» **DATA EXTRACT**

#####

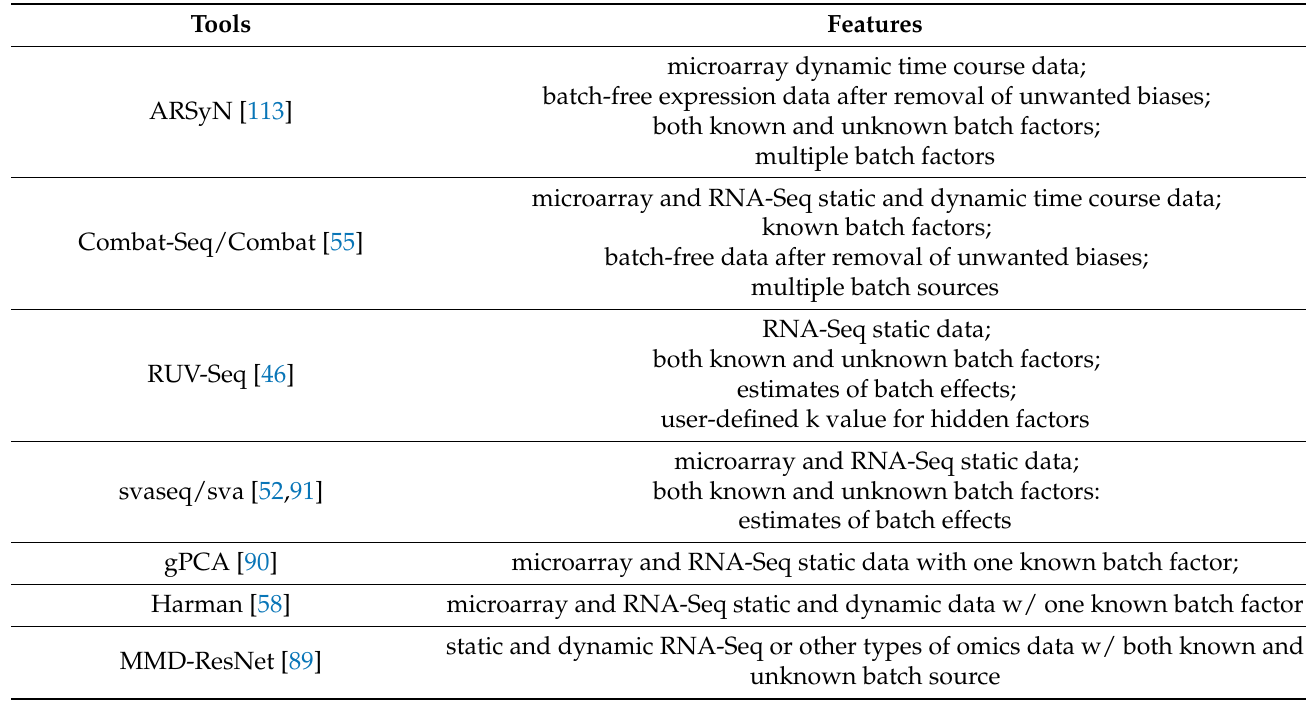
Table 3. State-of-art batch detection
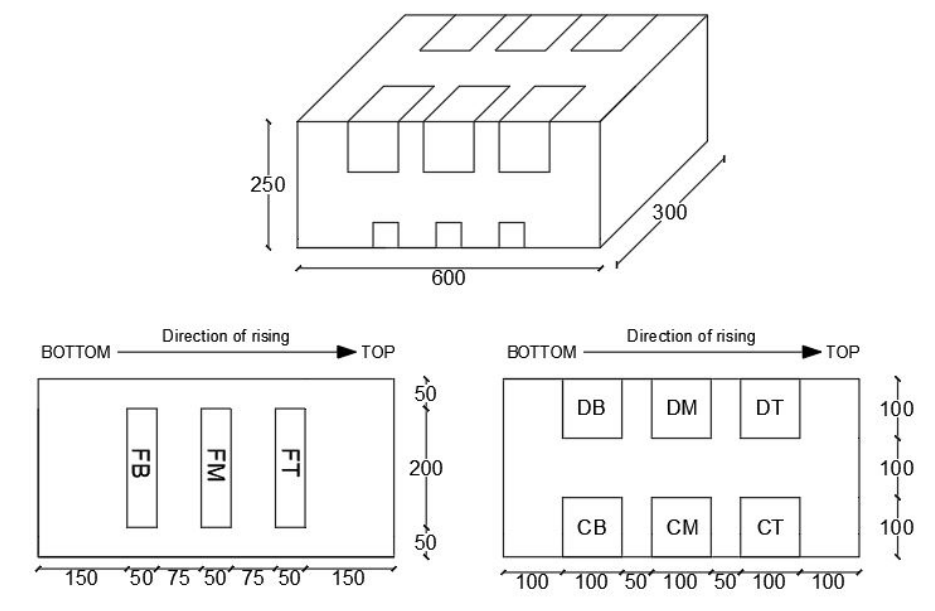
Figure 1. Sampling scheme for compression and flexural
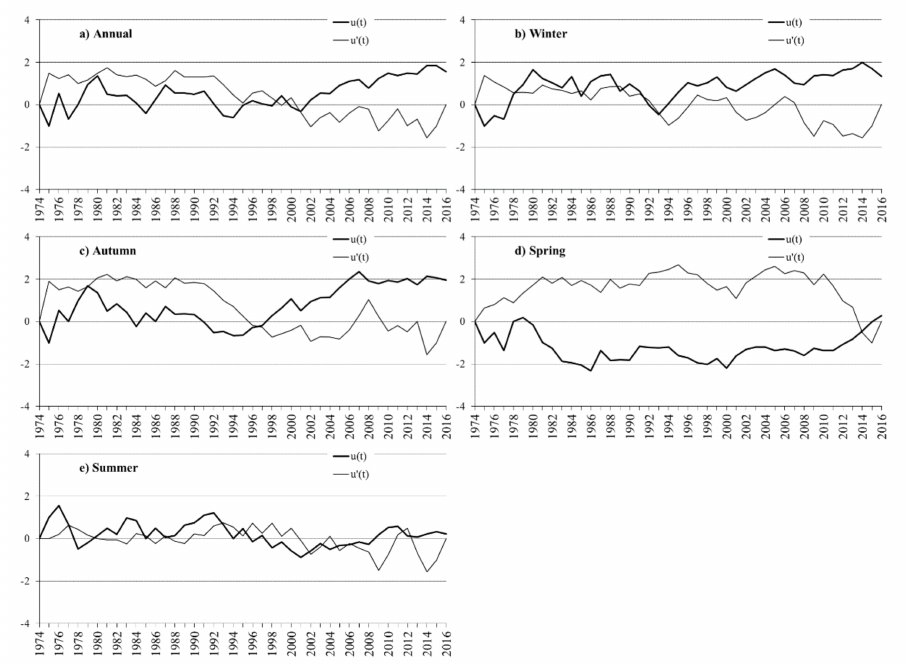
Figure 3. Graphical representation of the series u ( t ) and the retrograde series u ’( t ) of the sequential version of the Mann–Kendall test for ( a ) annual, ( b ) winter, ( c ) autumn, ( d ) spring, and ( e ) summer precipitations in the University Forest of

#####

» **TASK PROMPT**
Only those lines from the one containing "Figure 1. Sampling" to the end of the material above, retyped exactly and without pictures, belong in your reply.

» **YOUR SOLUTION**
Figure 1. Sampling scheme for compression and flexural
Figure 3. Graphical representation of the series u ( t ) and the retrograde series u ’( t ) of the sequential version of the Mann–Kendall test for ( a ) annual, ( b ) winter, ( c ) autumn, ( d ) spring, and ( e ) summer precipitations in the University Forest of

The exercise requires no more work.